Work to complete:
Look through the entries below, please, and copy every line with the word "series".

Supplied data:

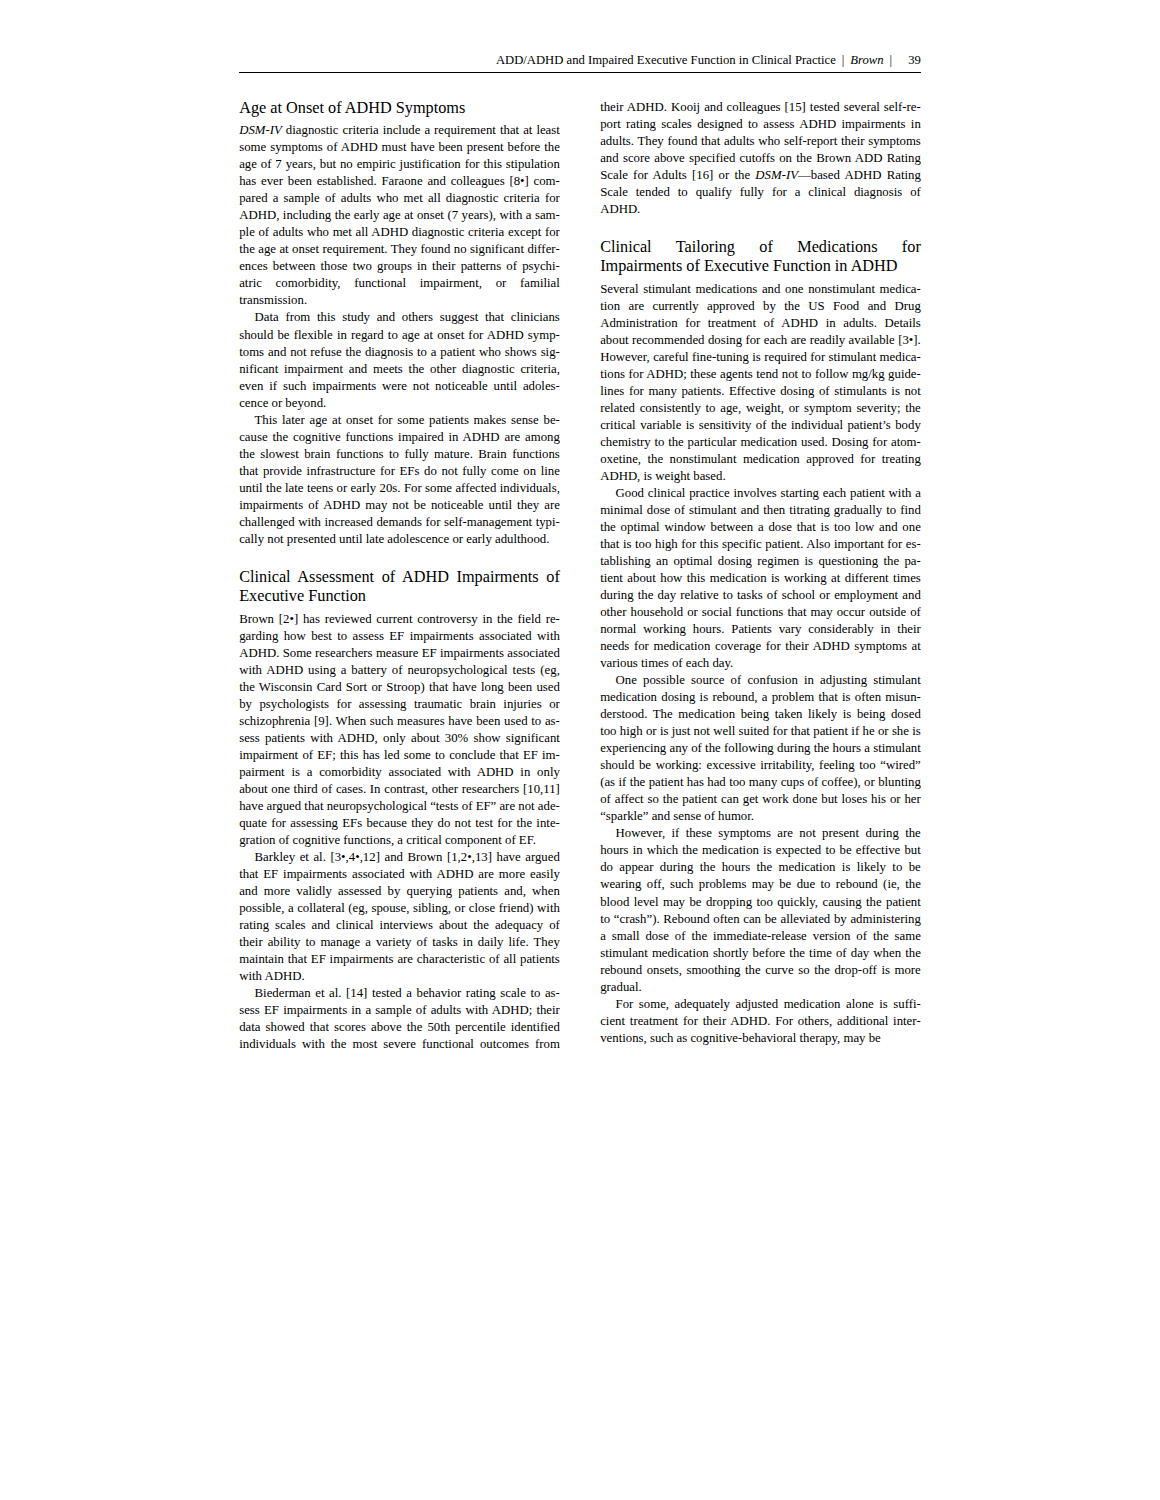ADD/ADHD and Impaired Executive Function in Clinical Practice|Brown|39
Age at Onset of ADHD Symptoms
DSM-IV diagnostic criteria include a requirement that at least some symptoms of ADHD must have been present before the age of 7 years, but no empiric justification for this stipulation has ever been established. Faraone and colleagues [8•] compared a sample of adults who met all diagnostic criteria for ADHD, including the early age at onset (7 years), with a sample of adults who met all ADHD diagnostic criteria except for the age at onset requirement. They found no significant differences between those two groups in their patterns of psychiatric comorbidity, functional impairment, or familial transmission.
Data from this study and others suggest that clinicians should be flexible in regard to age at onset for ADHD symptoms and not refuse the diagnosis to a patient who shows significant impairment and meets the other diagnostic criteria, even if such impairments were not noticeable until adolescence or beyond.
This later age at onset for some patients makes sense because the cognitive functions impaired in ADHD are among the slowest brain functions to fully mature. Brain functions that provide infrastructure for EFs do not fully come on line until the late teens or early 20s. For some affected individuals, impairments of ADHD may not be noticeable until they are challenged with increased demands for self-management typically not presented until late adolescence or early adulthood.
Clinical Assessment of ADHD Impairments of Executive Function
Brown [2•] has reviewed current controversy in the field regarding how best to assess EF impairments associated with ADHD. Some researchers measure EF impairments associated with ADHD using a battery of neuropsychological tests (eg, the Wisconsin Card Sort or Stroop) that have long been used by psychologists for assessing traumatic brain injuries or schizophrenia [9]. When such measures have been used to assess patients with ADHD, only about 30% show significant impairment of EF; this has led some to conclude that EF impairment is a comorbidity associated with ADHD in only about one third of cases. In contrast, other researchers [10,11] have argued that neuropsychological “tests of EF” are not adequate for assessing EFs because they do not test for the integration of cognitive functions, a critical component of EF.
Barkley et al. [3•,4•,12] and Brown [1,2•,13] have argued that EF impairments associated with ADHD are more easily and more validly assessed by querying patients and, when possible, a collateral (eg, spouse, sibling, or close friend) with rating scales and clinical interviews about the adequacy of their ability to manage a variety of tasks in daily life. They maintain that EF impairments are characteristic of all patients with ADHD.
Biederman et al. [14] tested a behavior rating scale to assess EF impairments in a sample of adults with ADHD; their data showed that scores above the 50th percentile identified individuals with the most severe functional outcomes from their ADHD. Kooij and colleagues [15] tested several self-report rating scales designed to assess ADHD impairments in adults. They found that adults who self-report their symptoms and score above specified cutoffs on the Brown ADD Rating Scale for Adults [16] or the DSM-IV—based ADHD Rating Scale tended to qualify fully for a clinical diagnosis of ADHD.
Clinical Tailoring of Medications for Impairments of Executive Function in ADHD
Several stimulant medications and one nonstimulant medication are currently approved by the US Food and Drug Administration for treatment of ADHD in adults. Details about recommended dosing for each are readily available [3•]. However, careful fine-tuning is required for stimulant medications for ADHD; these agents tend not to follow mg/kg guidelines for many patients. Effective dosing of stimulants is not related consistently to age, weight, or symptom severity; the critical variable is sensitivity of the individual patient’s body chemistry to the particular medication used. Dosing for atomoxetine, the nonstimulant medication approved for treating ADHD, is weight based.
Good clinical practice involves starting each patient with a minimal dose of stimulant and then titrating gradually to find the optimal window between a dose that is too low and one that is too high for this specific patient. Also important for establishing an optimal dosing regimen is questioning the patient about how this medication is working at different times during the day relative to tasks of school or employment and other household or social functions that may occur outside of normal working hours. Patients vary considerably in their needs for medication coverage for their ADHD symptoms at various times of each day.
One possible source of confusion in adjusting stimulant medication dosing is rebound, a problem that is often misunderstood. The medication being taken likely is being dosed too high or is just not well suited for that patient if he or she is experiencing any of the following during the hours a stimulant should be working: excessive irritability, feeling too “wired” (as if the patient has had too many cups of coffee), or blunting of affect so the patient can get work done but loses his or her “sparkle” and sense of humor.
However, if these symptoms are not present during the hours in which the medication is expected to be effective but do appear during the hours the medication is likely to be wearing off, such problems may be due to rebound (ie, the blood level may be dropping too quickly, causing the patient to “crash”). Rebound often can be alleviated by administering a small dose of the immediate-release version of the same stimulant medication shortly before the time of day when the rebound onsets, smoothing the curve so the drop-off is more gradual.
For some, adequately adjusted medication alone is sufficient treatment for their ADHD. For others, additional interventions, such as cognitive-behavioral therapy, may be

* * *

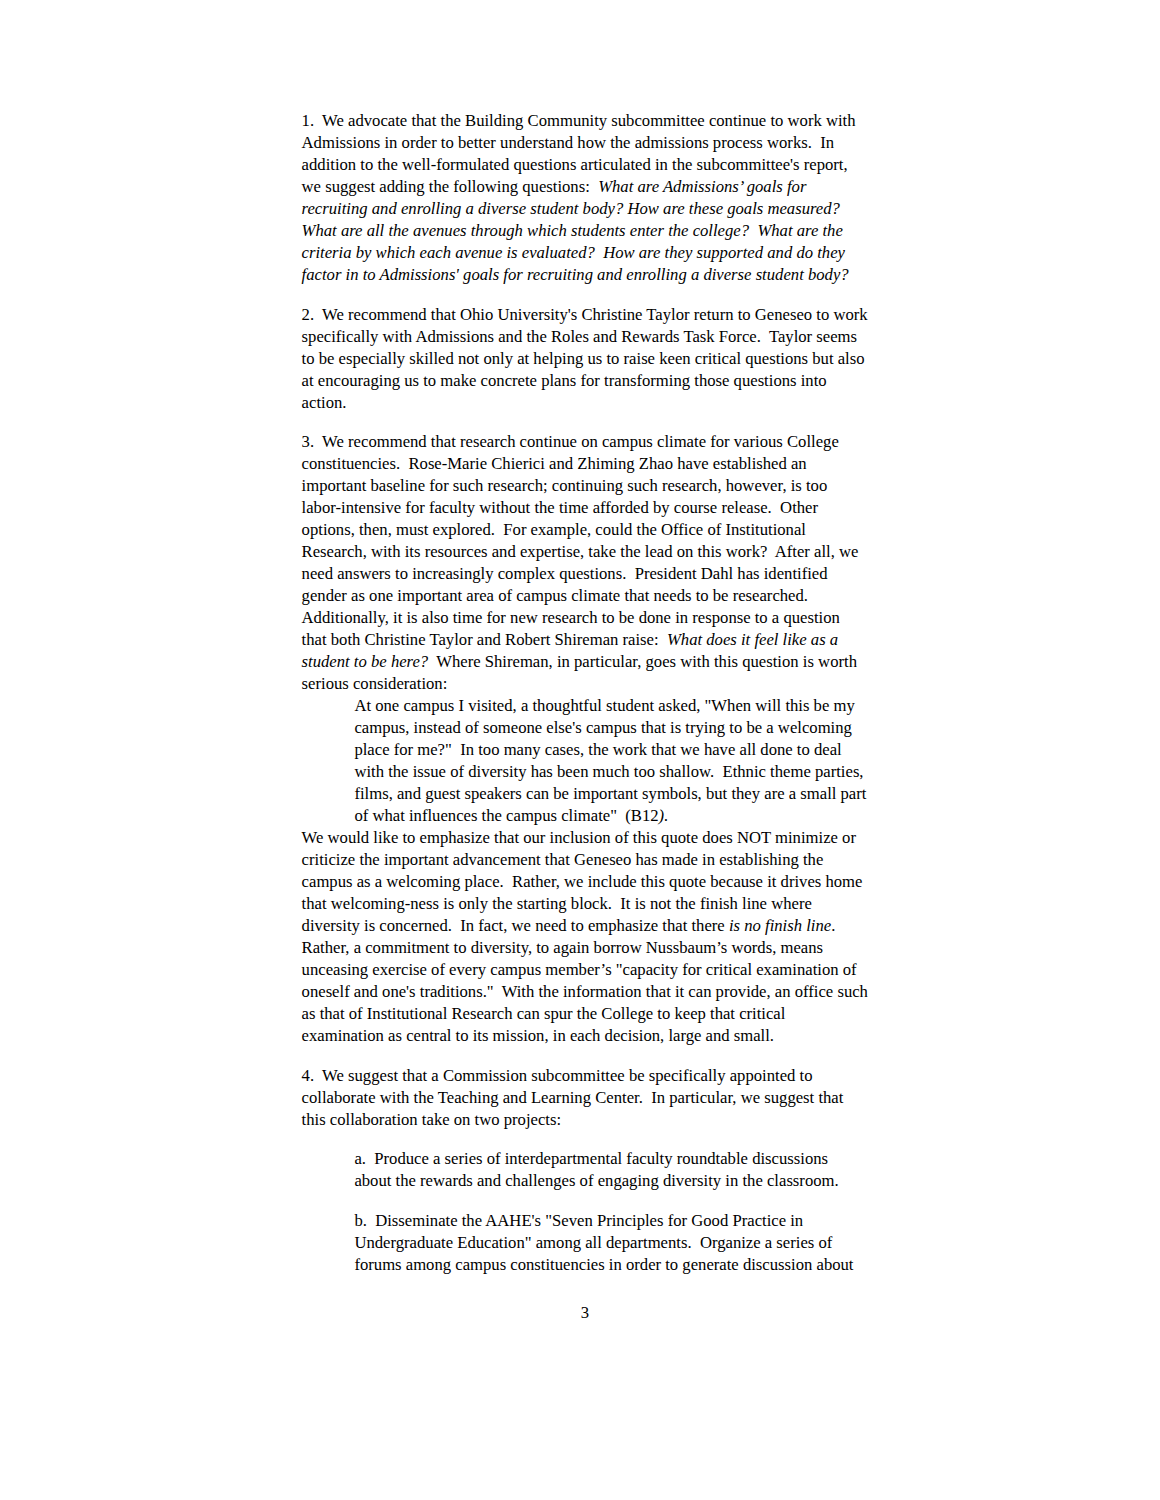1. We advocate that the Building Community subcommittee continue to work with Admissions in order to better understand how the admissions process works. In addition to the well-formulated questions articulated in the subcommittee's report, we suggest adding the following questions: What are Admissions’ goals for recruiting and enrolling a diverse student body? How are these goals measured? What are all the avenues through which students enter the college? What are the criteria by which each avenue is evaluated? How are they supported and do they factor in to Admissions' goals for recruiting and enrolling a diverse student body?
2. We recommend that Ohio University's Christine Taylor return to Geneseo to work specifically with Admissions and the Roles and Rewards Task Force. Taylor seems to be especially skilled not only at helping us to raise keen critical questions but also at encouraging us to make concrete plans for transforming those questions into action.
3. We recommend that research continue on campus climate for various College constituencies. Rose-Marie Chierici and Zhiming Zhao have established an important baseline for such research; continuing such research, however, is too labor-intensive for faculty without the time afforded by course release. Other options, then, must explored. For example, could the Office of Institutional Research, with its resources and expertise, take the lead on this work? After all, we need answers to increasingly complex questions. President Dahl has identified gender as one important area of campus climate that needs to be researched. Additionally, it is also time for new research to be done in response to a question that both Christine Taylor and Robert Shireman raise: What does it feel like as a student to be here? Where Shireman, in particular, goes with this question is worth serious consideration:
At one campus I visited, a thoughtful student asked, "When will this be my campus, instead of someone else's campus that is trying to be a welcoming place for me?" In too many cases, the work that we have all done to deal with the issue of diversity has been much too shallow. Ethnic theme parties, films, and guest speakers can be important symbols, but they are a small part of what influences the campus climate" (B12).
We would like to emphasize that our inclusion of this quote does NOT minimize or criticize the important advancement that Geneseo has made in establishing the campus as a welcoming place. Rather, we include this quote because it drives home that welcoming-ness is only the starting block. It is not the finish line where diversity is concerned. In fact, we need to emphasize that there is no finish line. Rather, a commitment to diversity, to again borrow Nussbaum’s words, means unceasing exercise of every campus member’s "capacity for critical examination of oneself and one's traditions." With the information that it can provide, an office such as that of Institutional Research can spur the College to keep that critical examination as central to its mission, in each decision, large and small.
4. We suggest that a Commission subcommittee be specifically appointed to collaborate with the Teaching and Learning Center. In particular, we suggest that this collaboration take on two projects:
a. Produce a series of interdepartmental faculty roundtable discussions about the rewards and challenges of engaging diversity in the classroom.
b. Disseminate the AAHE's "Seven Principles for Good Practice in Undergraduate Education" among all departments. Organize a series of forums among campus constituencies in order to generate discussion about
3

Answer box:
a. Produce a series of interdepartmental faculty roundtable discussions about the rewards and challenges of engaging diversity in the classroom.
b. Disseminate the AAHE's "Seven Principles for Good Practice in Undergraduate Education" among all departments. Organize a series of forums among campus constituencies in order to generate discussion about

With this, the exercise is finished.